RECORDED INFORMATION:
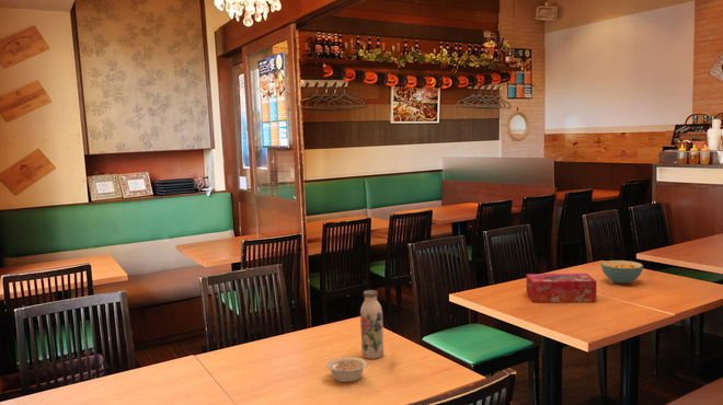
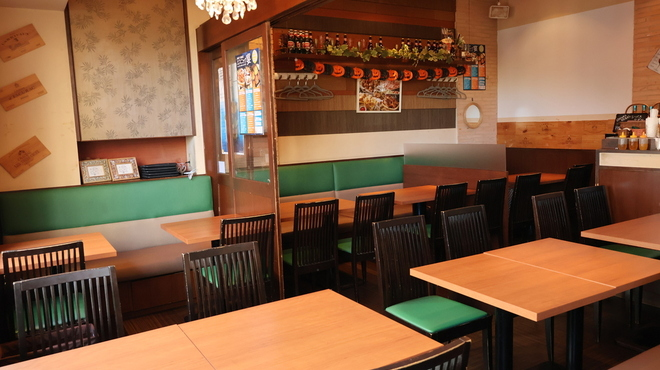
- water bottle [359,289,385,360]
- cereal bowl [600,259,644,285]
- tissue box [525,273,598,303]
- legume [325,357,368,383]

EXERCISE PROMPT:
Starting at the line that contains "- cereal bowl [600,259,644,285]", retype each line through the end of the listing above and nothing else.

RESPONSE AREA:
- cereal bowl [600,259,644,285]
- tissue box [525,273,598,303]
- legume [325,357,368,383]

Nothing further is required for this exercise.